I’m involved in film, too. With a friend here in Baltimore, I formed a small boutique firm and our focus is real simple: Short features, short documentaries and corporate videos. We did a documentary together as a grad school project, but what we’ve really succeeded at is corporate videos. We’re trying to move on to the documentary work and the feature film work, but it’s hard. He and I both have families, full-time jobs, and it’s hard to execute outside interests when you’re juggling a family and a full-time job.
We’ve had some major political shifts recently, both nationally and in Baltimore. Given those changes, what do you predict will be the biggest stories for next year?

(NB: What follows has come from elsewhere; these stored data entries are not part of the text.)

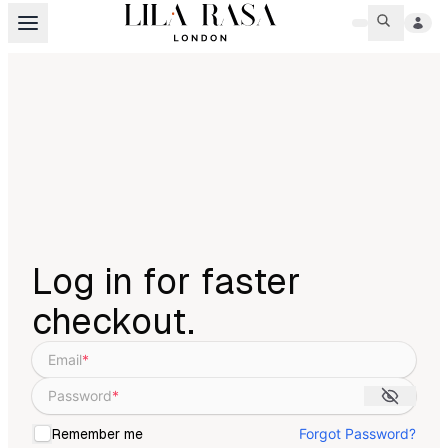
Log in for faster
checkout.
Email
*
Password
*
Forgot Password?
Remember me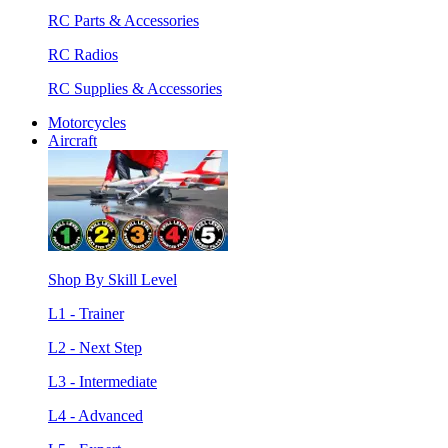
RC Parts & Accessories
RC Radios
RC Supplies & Accessories
Motorcycles
Aircraft
Shop By Skill Level
L1 - Trainer
L2 - Next Step
L3 - Intermediate
L4 - Advanced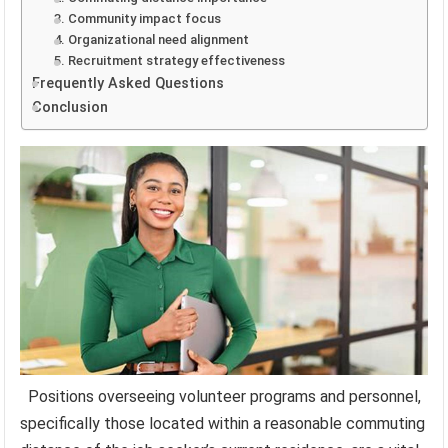
3. Community impact focus
4. Organizational need alignment
5. Recruitment strategy effectiveness
Frequently Asked Questions
Conclusion
Positions overseeing volunteer programs and personnel,
specifically those located within a reasonable commuting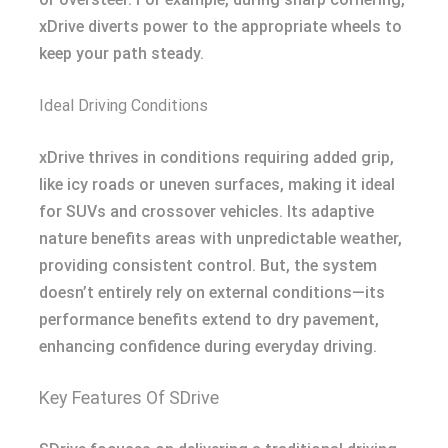
xDrive diverts power to the appropriate wheels to
keep your path steady.
Ideal Driving Conditions
xDrive thrives in conditions requiring added grip,
like icy roads or uneven surfaces, making it ideal
for SUVs and crossover vehicles. Its adaptive
nature benefits areas with unpredictable weather,
providing consistent control. But, the system
doesn’t entirely rely on external conditions—its
performance benefits extend to dry pavement,
enhancing confidence during everyday driving.
Key Features Of SDrive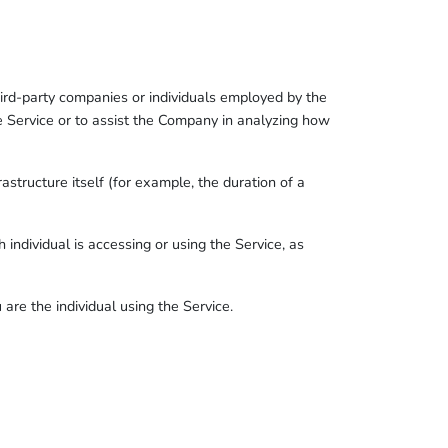
ird-party companies or individuals employed by the
he Service or to assist the Company in analyzing how
astructure itself (for example, the duration of a
 individual is accessing or using the Service, as
re the individual using the Service.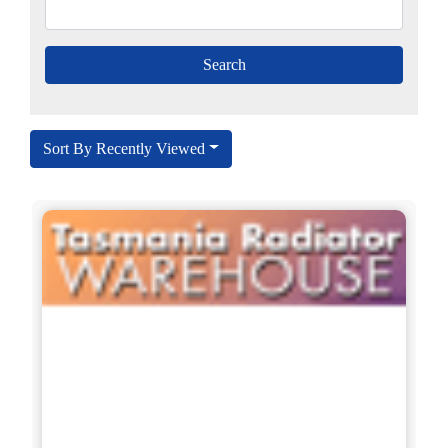
Sort By Recently Viewed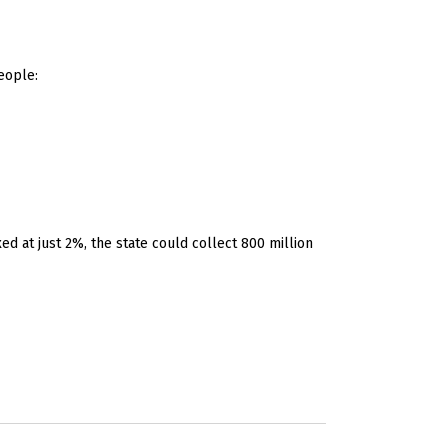
eople:
d at just 2%, the state could collect 800 million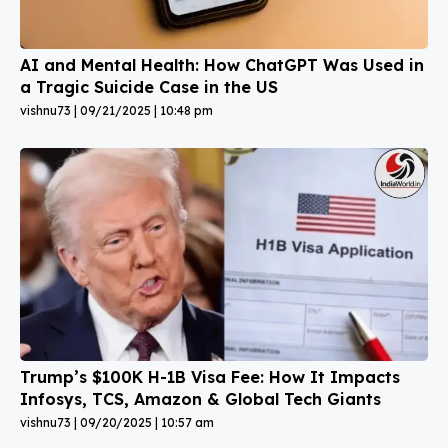
AI and Mental Health: How ChatGPT Was Used in
a Tragic Suicide Case in the US
vishnu73
09/21/2025
10:48 pm
Trump’s $100K H-1B Visa Fee: How It Impacts
Infosys, TCS, Amazon & Global Tech Giants
vishnu73
09/20/2025
10:57 am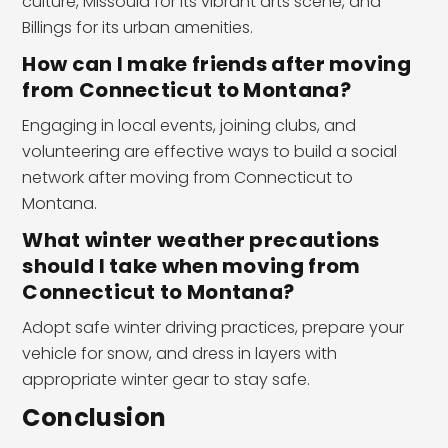
culture, Missoula for its vibrant arts scene, and
Billings for its urban amenities.
How can I make friends after moving
from Connecticut to Montana?
Engaging in local events, joining clubs, and
volunteering are effective ways to build a social
network after moving from Connecticut to
Montana.
What winter weather precautions
should I take when moving from
Connecticut to Montana?
Adopt safe winter driving practices, prepare your
vehicle for snow, and dress in layers with
appropriate winter gear to stay safe.
Conclusion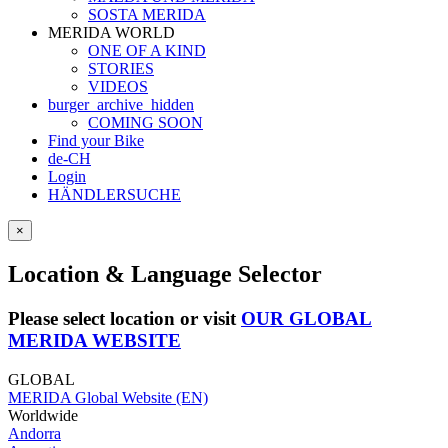
SOSTA MERIDA
MERIDA WORLD
ONE OF A KIND
STORIES
VIDEOS
burger_archive_hidden
COMING SOON
Find your Bike
de-CH
Login
HÄNDLERSUCHE
×
Location & Language Selector
Please select location or visit
OUR GLOBAL
MERIDA WEBSITE
GLOBAL
MERIDA Global Website (EN)
Worldwide
Andorra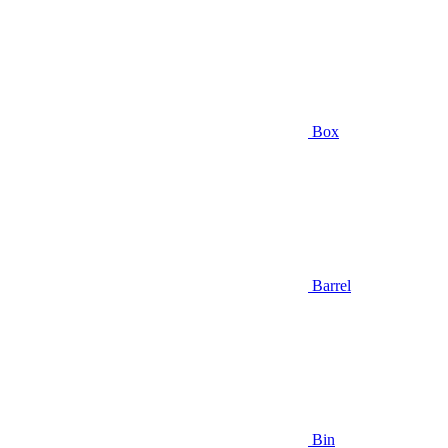
Box
Barrel
Bin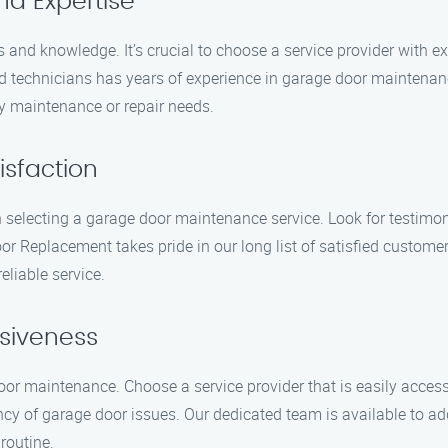
nd Expertise
and knowledge. It’s crucial to choose a service provider with exp
d technicians has years of experience in garage door maintenance
ny maintenance or repair needs.
isfaction
 selecting a garage door maintenance service. Look for testimoni
r Replacement takes pride in our long list of satisfied custom
eliable service.
nsiveness
oor maintenance. Choose a service provider that is easily acces
y of garage door issues. Our dedicated team is available to 
routine.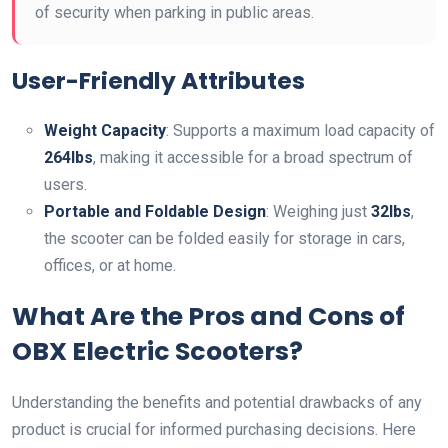
of security when parking in public areas.
User-Friendly Attributes
Weight Capacity
: Supports a maximum load capacity of
264lbs
, making it accessible for a broad spectrum of
users.
Portable and Foldable Design
: Weighing just
32lbs
,
the scooter can be folded easily for storage in cars,
offices, or at home.
What Are the Pros and Cons of
OBX Electric Scooters?
Understanding the benefits and potential drawbacks of any
product is crucial for informed purchasing decisions. Here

I think the new presidential administration will be under the microscope, and I think the new mayoral administration here in Baltimore will be under the microscope. My parent company (Sinclair Broadcast Group and WBFF Fox45) has a very laser-like focus on government accountability and “waste watch.” I suspect you’ll be seeing us do a lot of those stories, making sure your elected officials are accountable, making sure that tax dollars are not wasted, and if they are, making sure we show the view and explain where those dollars went and why decisions were made to spend them.
UPDATE: This story has been updated with additional comment from Jackson on the Baltimore and Washington D.C. TV markets and the subject of objectivity in the media for purposes of clarification.